Differential Expression Analysis for the Identification of Survival Associated Genes in Primary Bladder Cancer using Microarray Data
Published in IJURCA: International Journal of Undergraduate Research & Creative Activities, 2021
Recommended citation: Okutse, A., & Nyongesa, K. (2021). Differential Expression Analysis for the Identification of Survival Associated Genes in Primary Bladder Cancer using Microarray Data. International Journal of Undergraduate Research and Creative Activities, 13(1). http://doi.org/10.7710/2168-0620.0306
Keywords: Gene expression, Primary bladder cancer survival, Prognosis, Biological markers, Transcriptomics, Bioinformatics, Survival analysis, Microarray data analysis.
Abstract
Bladder cancer (BC) is a highly malignant and malevolent type of tumor whose incidence and mortality worldwide remains high. This paper aimed to identify the differentially expressed genes (DEGs) between normal and primary bladder cancer samples, which might be of prognostic value, and evaluate their association to clinical outcomes (survival) in patients with primary bladder cancer.

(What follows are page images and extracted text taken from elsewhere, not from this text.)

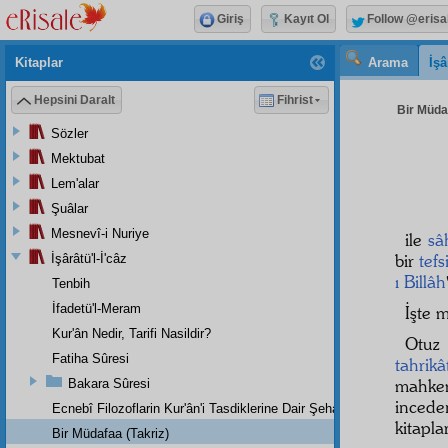
Giriş
Kayıt Ol
Follow @erisa
Kitaplar
Arama
İşâ
Hepsini Daralt
Fihrist
Bir Müdaf
Sözler
Mektubat
Lem'alar
Şuâlar
Mesnevî-i Nuriye
ile
sâh
bir
tefs
İşârâtü'l-İ'câz
ı Billâh
Tenbih
İfadetü'l-Meram
İşte 
Kur'ân Nedir, Tarifi Nasildir?
Otuz
Fatiha Sûresi
tahrikâ
mahke
Bakara Sûresi
inced
Ecnebî Filozoflarin Kur'ân'i Tasdiklerine Dair Şehadetleri
kitapl
Bir Müdafaa (Takriz)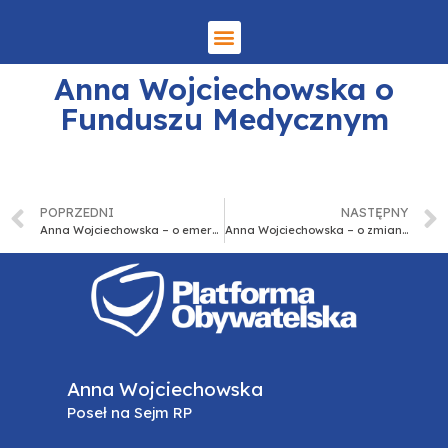
Anna Wojciechowska o
Funduszu Medycznym
POPRZEDNI
NASTĘPNY
Anna Wojciechowska – o emeryturach i rentach
Anna Wojciechowska – o zmianie ustawy o paszach
Anna Wojciechowska
Poseł na Sejm RP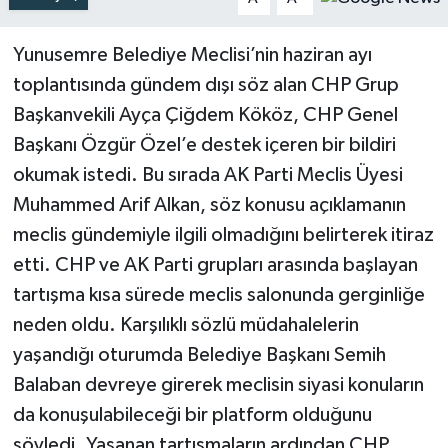
Yunusemre Belediye Meclisi’nin haziran ayı
toplantısında gündem dışı söz alan CHP Grup
Başkanvekili Ayça Çiğdem Kököz, CHP Genel
Başkanı Özgür Özel’e destek içeren bir bildiri
okumak istedi. Bu sırada AK Parti Meclis Üyesi
Muhammed Arif Alkan, söz konusu açıklamanın
meclis gündemiyle ilgili olmadığını belirterek itiraz
etti. CHP ve AK Parti grupları arasında başlayan
tartışma kısa sürede meclis salonunda gerginliğe
neden oldu. Karşılıklı sözlü müdahalelerin
yaşandığı oturumda Belediye Başkanı Semih
Balaban devreye girerek meclisin siyasi konuların
da konuşulabileceği bir platform olduğunu
söyledi. Yaşanan tartışmaların ardından CHP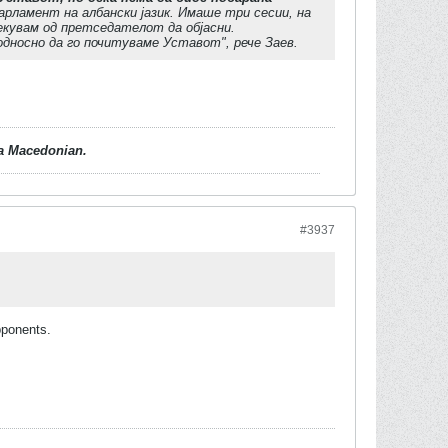
рламент на албански јазик. Имаше три сесии, на
екувам од претседателот да објасни.
односно да го почитуваме Уставот", рече Заев.
d a Macedonian.
#3937
pponents.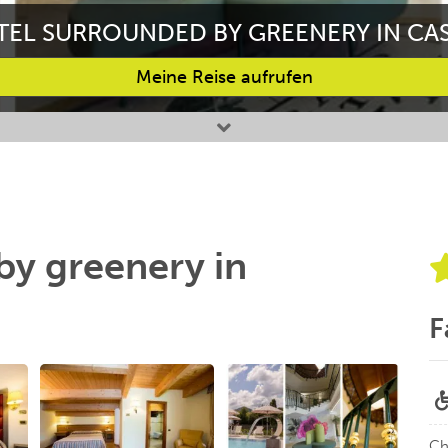
EL SURROUNDED BY GREENERY IN CA
Meine Reise aufrufen
by greenery in
F
Ch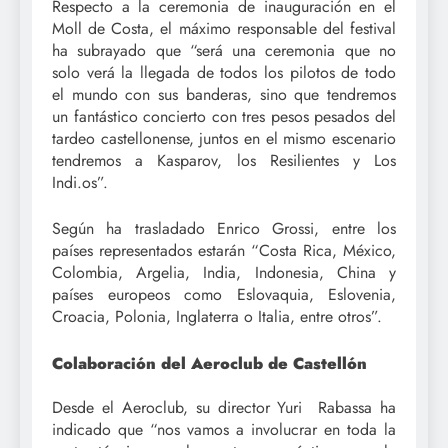
Respecto a la ceremonia de inauguración en el
Moll de Costa, el máximo responsable del festival
ha subrayado que “será una ceremonia que no
solo verá la llegada de todos los pilotos de todo
el mundo con sus banderas, sino que tendremos
un fantástico concierto con tres pesos pesados del
tardeo castellonense, juntos en el mismo escenario
tendremos a Kasparov, los Resilientes y Los
Indi.os”.
Según ha trasladado Enrico Grossi, entre los
países representados estarán “Costa Rica, México,
Colombia, Argelia, India, Indonesia, China y
países europeos como Eslovaquia, Eslovenia,
Croacia, Polonia, Inglaterra o Italia, entre otros”.
Colaboración del Aeroclub de Castellón
Desde el Aeroclub, su director Yuri Rabassa ha
indicado que “nos vamos a involucrar en toda la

A sample of 256 gene expression profiles, of which 10 were normal bladder mucosae, whereas 165 were primary bladder cancer tissues, were downloaded from the gene expression omnibus (GEO). The limma package in R was used to perform screening for DEGs after variance reduction through quantile normalization and log2 transformation. Gene Ontology (GO), KEGG enrichment analysis, and Network analysis were performed to determine the functions of these DEGs. Cox proportional hazard regression model was then used to determine the association between the top selected DEGs and overall primary bladder cancer survival. Selected genes were then encoded as either low, middle, or high expression, and Kaplan-Meier plots were then used to visualize the effect of these expression levels for the selected five genes on bladder cancer survival probability.
This study identified a total of 5 979 DEGs where 2 878 were upregulated, 3 101 were downregulated, and 37 169 were not significantly expressed differently. Cox proportional hazard stepwise regression models revealed several DEGs that have a statistically significant association with bladder cancer. The selected five DEGs associated with survival were EDNRB (HR=1.9858, 95%CI 1.4965–2.6350), COL14A1 (HR=1.5335, 95%C1 1.1670–2.0151), MOXD1 (HR=1.4878, 95%CI 1.1070–1.9996), FAM107A (HR=1.4970, 95%CI 1.1162–2.0077), and REM1 (HR=1.5999, 95%CI 1.2422–2.0605). After encoding these genes as either low, middle, or high expression, high expression of both EDNRB, COL14A1, FAM107A, and REM1 were found to result in statistically significant reductions in survival probabilities of patients (p<0.05). Contrastingly, high expression of MOXD1 did not contribute to a statistically significant reduction in patients’ survival probability (p>0.05).
The genes found in this study could provide useful insight into understanding the association between the identified DEGs and primary bladder cancer survival, which can further inform future studies and clinical therapies.